3. For the white sauce:
- Melt the butter in a saucepan but do not allow the butter to boil, as this will impair the flavour.
- Next, add the flour and cook over heat for around one minute, again allowing the sauce to simmer but not boil.
- Gently, gradually whisk in the hot milk, whisking until thickened- at this point you’ll start to see the actual resemblance to white sauce!
- Finally, pop in the Dijon mustard and parmesan cheese, seasoning well with salt and pepper to your own, personal taste.
4. For the lasagne:
- Take a shallow, ovenproof dish that has the capacity of roughly 2.3 litres or 4 pints.
- Take one-third of the meat sauce and place this across the bottom of the dish, spreading evenly.
- Spoon one third of the white sauce on top, again, allowing the sauce to spread evenly on top of the Ragu.

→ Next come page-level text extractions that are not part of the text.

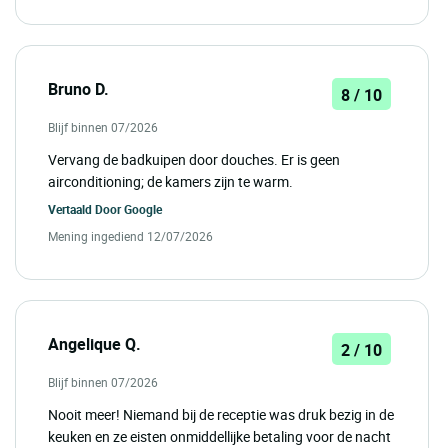
Bruno D.
8 / 10
Blijf binnen 07/2026
Vervang de badkuipen door douches. Er is geen
airconditioning; de kamers zijn te warm.
Vertaald Door
Google
Mening ingediend 12/07/2026
Angelique Q.
2 / 10
Blijf binnen 07/2026
Nooit meer! Niemand bij de receptie was druk bezig in de
keuken en ze eisten onmiddellijke betaling voor de nacht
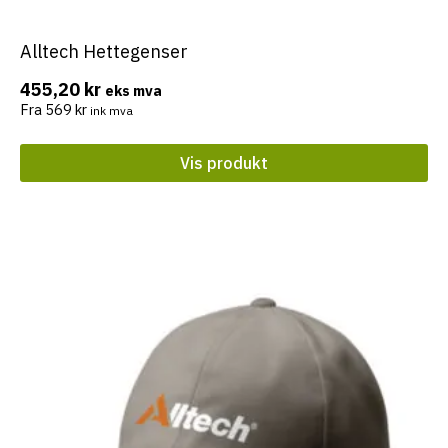
Alltech Hettegenser
Dette
produktet
455,20
kr
eks mva
har
Fra
569
kr
ink mva
flere
varianter.
Vis produkt
Alternativene
kan
velges
på
produktsiden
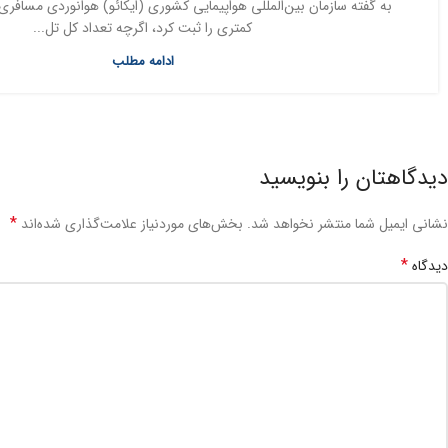
کمتری را ثبت کرد، اگرچه تعداد کل تل...
ادامه مطلب
دیدگاهتان را بنویسید
*
نشانی ایمیل شما منتشر نخواهد شد.
بخش‌های موردنیاز علامت‌گذاری شده‌اند
*
دیدگاه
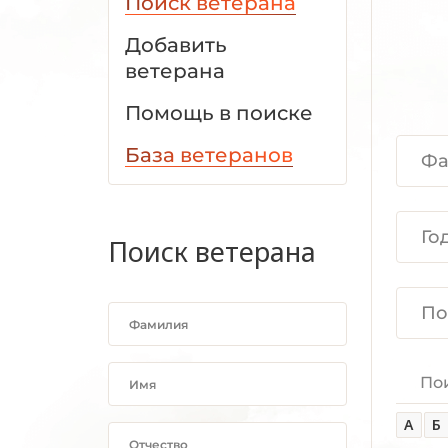
Поиск ветерана
Добавить
ветерана
Помощь в поиске
База ветеранов
Поиск ветерана
По
А
Б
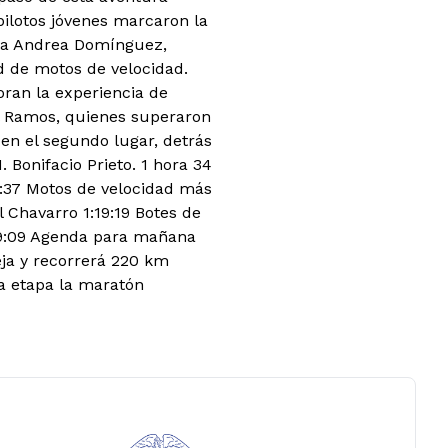
pilotos jóvenes marcaron la
ara Andrea Domínguez,
d de motos de velocidad.
ran la experiencia de
el Ramos, quienes superaron
ó en el segundo lugar, detrás
. Bonifacio Prieto. 1 hora 34
4:37 Motos de velocidad más
l Chavarro 1:19:19 Botes de
1:39:09 Agenda para mañana
ja y recorrerá 220 km
a etapa la maratón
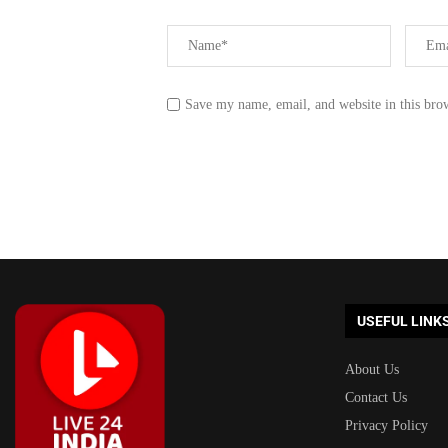
Save my name, email, and website in this bro
USEFUL LINK
About Us
Contact Us
Privacy Policy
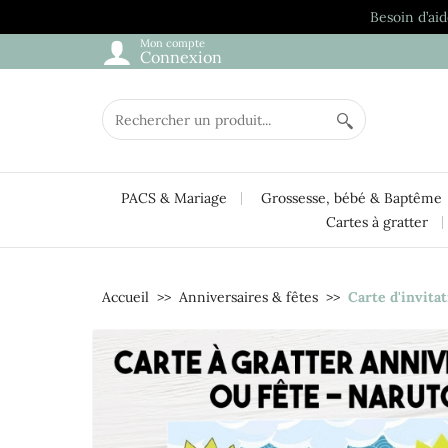
Besoin d’aid
Mon compte
Connexion
PACS & Mariage
Grossesse, bébé & Baptême
Cartes à gratter
Accueil
Anniversaires & fêtes
Carte d'invita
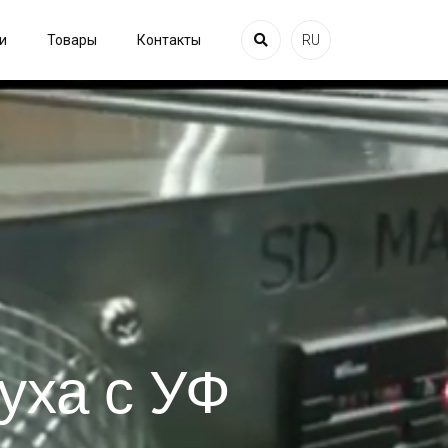
и
Товары
Контакты
RU
уха с УФ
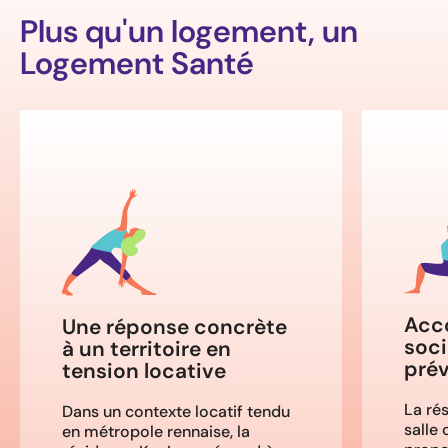
Plus qu'un logement, un
Logement Santé
Acc
Une réponse concrète
soci
à un territoire en
prév
tension locative
La ré
Dans un contexte locatif tendu
salle
en métropole rennaise, la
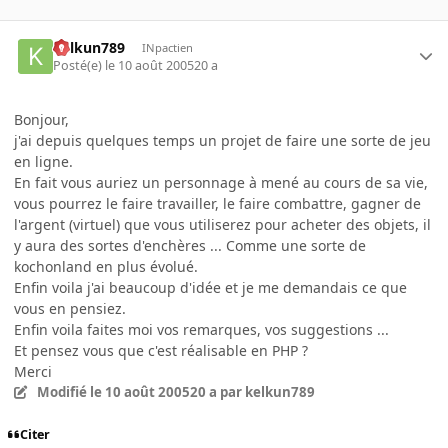
kelkun789
INpactien
Posté(e)
le 10 août 2005
20 a
Bonjour,
j'ai depuis quelques temps un projet de faire une sorte de jeu
en ligne.
En fait vous auriez un personnage à mené au cours de sa vie,
vous pourrez le faire travailler, le faire combattre, gagner de
l'argent (virtuel) que vous utiliserez pour acheter des objets, il
y aura des sortes d'enchères ... Comme une sorte de
kochonland en plus évolué.
Enfin voila j'ai beaucoup d'idée et je me demandais ce que
vous en pensiez.
Enfin voila faites moi vos remarques, vos suggestions ...
Et pensez vous que c'est réalisable en PHP ?
Merci
Modifié
le 10 août 2005
20 a
par kelkun789
Citer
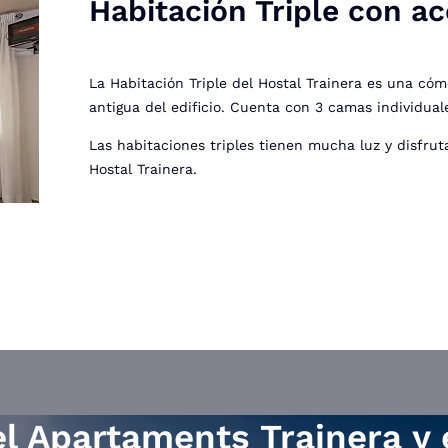
Habitación Triple con ac
La Habitación Triple del Hostal Trainera es una có
antigua del edificio. Cuenta con 3 camas individual
Las habitaciones triples tienen mucha luz y disfrut
Hostal Trainera.
el Apartaments Trainera y 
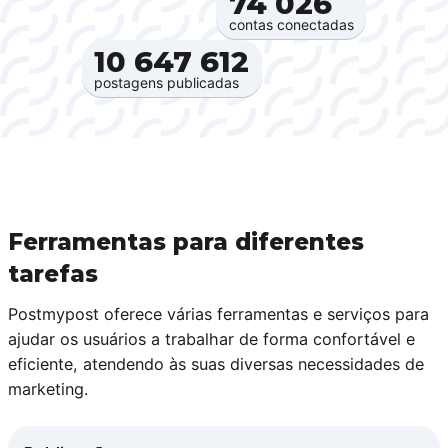
74 026‍
contas conectadas
10 647 612‍
postagens publicadas
Ferramentas para diferentes
tarefas
Postmypost oferece várias ferramentas e serviços para
ajudar os usuários a trabalhar de forma confortável e
eficiente, atendendo às suas diversas necessidades de
marketing.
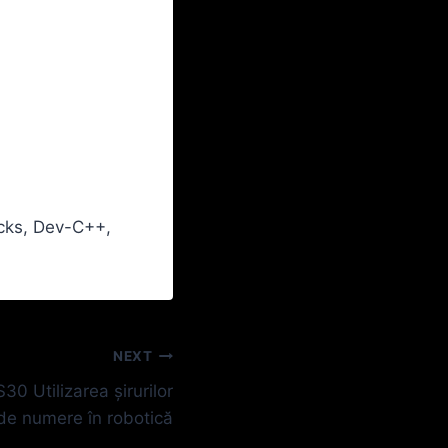
ocks, Dev-C++,
NEXT
0 Utilizarea șirurilor
de numere în robotică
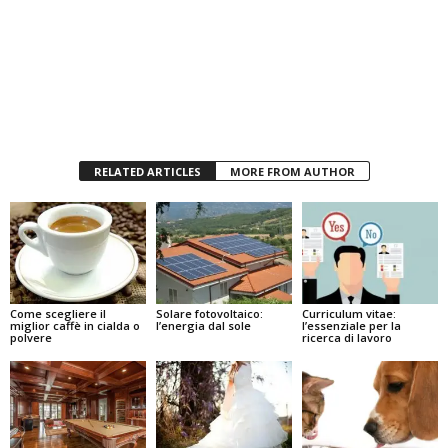
RELATED ARTICLES
MORE FROM AUTHOR
Come scegliere il
Solare fotovoltaico:
Curriculum vitae:
miglior caffè in cialda o
l’energia dal sole
l’essenziale per la
polvere
ricerca di lavoro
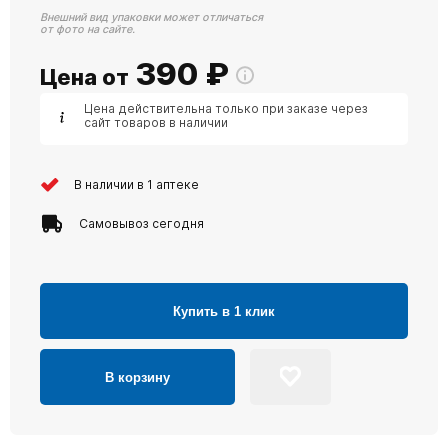
Внешний вид упаковки может отличаться
от фото на сайте.
390
₽
Цена от
Цена действительна только при заказе через
сайт товаров в наличии
В наличии в 1 аптеке
Самовывоз сегодня
Купить в 1 клик
В корзину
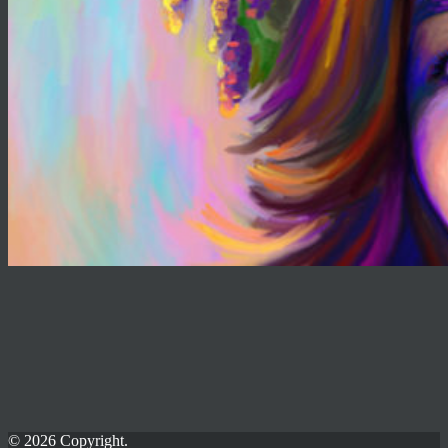
© 2026 Copyright.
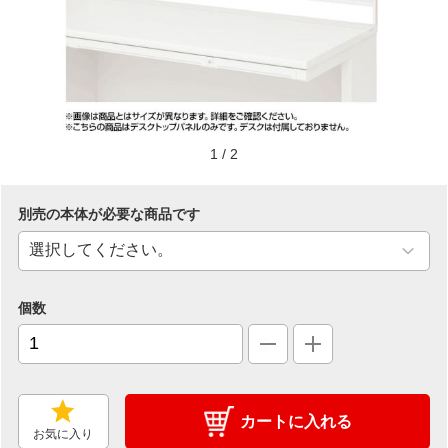
1
/
2
別売の本体が必要な商品です
個数
カートに入れる
お気に入り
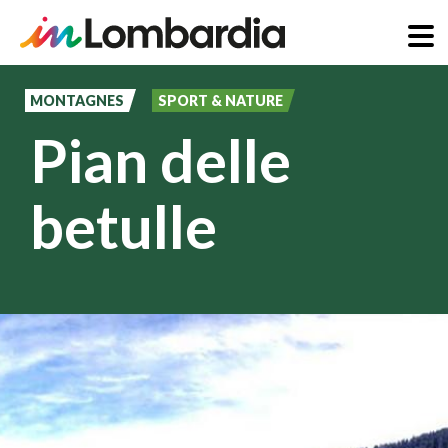
Aller
au
MONTAGNES
SPORT & NATURE
contenu
Pian delle
principal
betulle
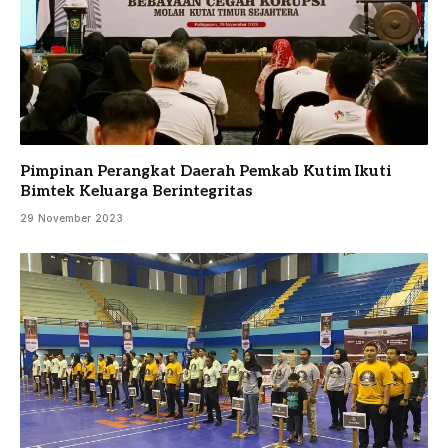
Pimpinan Perangkat Daerah Pemkab Kutim Ikuti
Bimtek Keluarga Berintegritas
29 November 2023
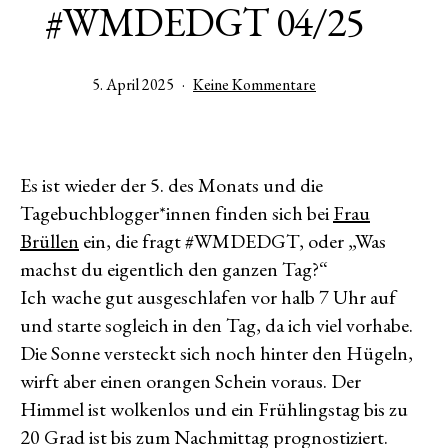
#WMDEDGT 04/25
Veröffentlicht
zu
5. April 2025
Keine Kommentare
am
#WMDEDGT
04/25
Es ist wieder der 5. des Monats und die
Tagebuchblogger*innen finden sich bei
Frau
Brüllen
ein, die fragt #WMDEDGT, oder „Was
machst du eigentlich den ganzen Tag?“
Ich wache gut ausgeschlafen vor halb 7 Uhr auf
und starte sogleich in den Tag, da ich viel vorhabe.
Die Sonne versteckt sich noch hinter den Hügeln,
wirft aber einen orangen Schein voraus. Der
Himmel ist wolkenlos und ein Frühlingstag bis zu
20 Grad ist bis zum Nachmittag prognostiziert.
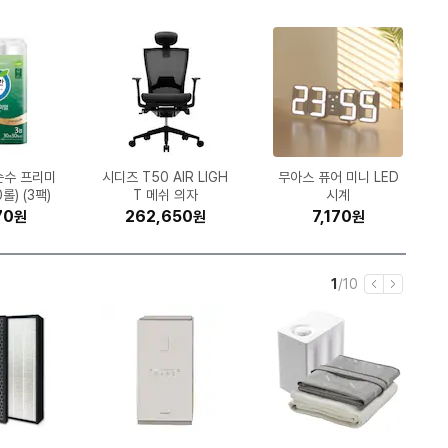
순수 프리미
밴드 클로그
 MLT-K2
디톡 미니온
대형 발받침
 16 X16
아이러브밀
서치 리쥬란
-C513W
직 오피스
삼성전자 갤럭시S26 울
코스트코 커클랜드 울트
한국타이어 벤투스 에어
시디즈 T50 AIR LIGH
삼성전자 갤럭시A36 1
스파클 생수 무라벨 2L
삼성전자 SL-J3260F
GIGABYTE B650M
GIGABYTE B850M
광동제약 제주 삼다수
세이코 남성 셀렉션 S시
대상웰라이프 뉴케어 구
신성통상 프로젝트엠 남
한국타이어 다이나프로
Canon MAXIFY 정품
보이스캐디 SL 미니 더
파인디지털 파인뷰 X7
무아스 퓨어 미니 LED
네파 하이플로우 쿠시
큐맥스 QMAX-C02
45W (SS
모이스춰 트
멸균우유 1L
롤) (3팩)
용 의자
9-066
토너)
 검정
어
S H472 245/45R18
AORUS ELITE WIFI6
라 클린 캡슐세제 140
트라 256GB, 자급제
28GB, 자급제 (정품)
그린 2L (24개)
W (기본잉크)
T 메쉬 의자
K 제이씨현
(30개)
HPX RA43 235/55R
700 프로 2채널 (32G
무한 GX7192 (무한잉
수한맛 200ml (30개)
성 조직변형 슬릿 카라
고어텍스 7JC7620
리즈_SBTH007
시계
블랙
30ml (1
GB)
개)
E ICE 제이씨현
(전국무료장착)
개입 (1개)
(블랙)
19 (전국무료장착)
티_EPE2TT1101
크)
B)
000
000
20
90
70
90
00
70
00
80
1,639,550
490,000
296,240
262,650
227,490
110,240
161,940
22,940
15,020
21,300
208,000
497,000
140,560
326,910
64,800
211,650
47,350
32,610
11,484
7,170
원
원
원
원
원
원
원
원
원
원
원
원
원
원
원
원
원
원
원
원
원
원
원
원
원
원
원
원
원
원
현
전
1
/
10
이
다
재
체
전
음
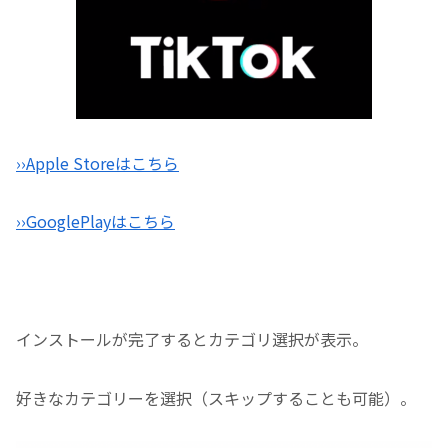
››Apple Storeはこちら
››GooglePlayはこちら
インストールが完了するとカテゴリ選択が表示。
好きなカテゴリーを選択（スキップすることも可能）。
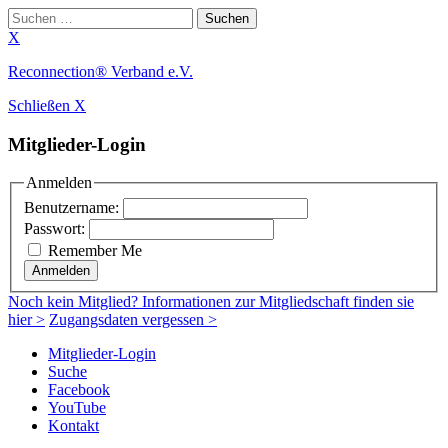
Suchen
nach:
X
Zum
Reconnection® Verband e.V.
Inhalt
Schließen X
springen
Mitglieder-Login
Anmelden
Benutzername:
Passwort:
Remember Me
Anmelden
Noch
kein Mitglied
? Informationen zur Mitgliedschaft finden sie
hier >
Zugangsdaten vergessen >
Mitglieder-Login
Suche
Facebook
YouTube
Kontakt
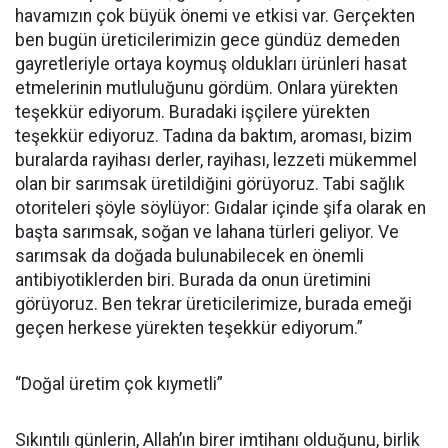
havamızın çok büyük önemi ve etkisi var. Gerçekten
ben bugün üreticilerimizin gece gündüz demeden
gayretleriyle ortaya koymuş oldukları ürünleri hasat
etmelerinin mutluluğunu gördüm. Onlara yürekten
teşekkür ediyorum. Buradaki işçilere yürekten
teşekkür ediyoruz. Tadına da baktım, aroması, bizim
buralarda rayihası derler, rayihası, lezzeti mükemmel
olan bir sarımsak üretildiğini görüyoruz. Tabi sağlık
otoriteleri şöyle söylüyor: Gıdalar içinde şifa olarak en
başta sarımsak, soğan ve lahana türleri geliyor. Ve
sarımsak da doğada bulunabilecek en önemli
antibiyotiklerden biri. Burada da onun üretimini
görüyoruz. Ben tekrar üreticilerimize, burada emeği
geçen herkese yürekten teşekkür ediyorum.”
“Doğal üretim çok kıymetli”
Sıkıntılı günlerin, Allah’ın birer imtihanı olduğunu, birlik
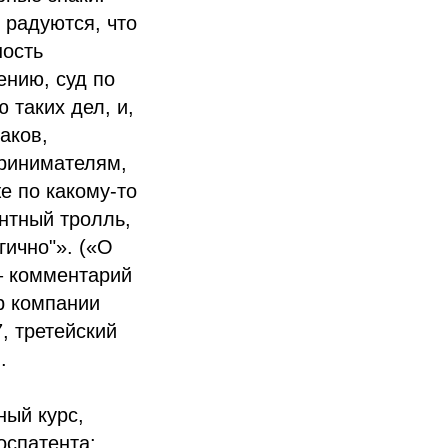
 радуются, что
ность
ению, суд по
таких дел, и,
аков,
принимателям,
е по какому-то
ентный тролль,
гично"». («О
– комментарий
р компании
, третейский
.
ный курс,
оспатента:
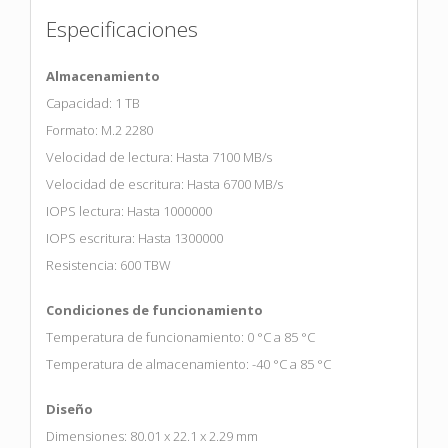
Especificaciones
Almacenamiento
Capacidad: 1 TB
Formato: M.2 2280
Velocidad de lectura: Hasta 7100 MB/s
Velocidad de escritura: Hasta 6700 MB/s
IOPS lectura: Hasta 1000000
IOPS escritura: Hasta 1300000
Resistencia: 600 TBW
Condiciones de funcionamiento
Temperatura de funcionamiento: 0 °C a 85 °C
Temperatura de almacenamiento: -40 °C a 85 °C
Diseño
Dimensiones: 80.01 x 22.1 x 2.29 mm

- Above this, you’ll need to arrange one layer of lasagne sheets. Using rectangular lasagne sheets will naturally suit this best, to avoid overlapping, however if your sheets are a little large, do break these up to match the correct size and shape of your dish.
- If you would like to add more salt and pepper, now is the time to season your layers.
- Pour another half of the remaining meat sauce on top and then half of the white sauce (working out as another third of the total Ragu and white sauce made).
- Put another layer of lasagne sheets on top of this
- Repeat the same layering with the remaining ingredients- placing the meat sauce, the white sauce and the lasagne sheets in this order
- On top of your final layer, sprinkle a good helping of cheddar cheese across your dish.
5. If you haven’t pre-softened your sheets, you’ll now need to leave your lasagne for six hours before cooking so that the pasta can start to soften.
6. Preheat the oven temperature to 400F/Gas 6 for the traditional method, without the soft sheets of lasagne.
7. Simply place the lasagne in the oven until golden brown on top and bubbling around the edges- which usually takes around 45 minutes. If you aren’t sure about the completion, give your recipe a gentle poke through various parts of the dish. If you come up with resistance, it is likely that your pasta sheets are still a little tough, so give your dish a few more minutes.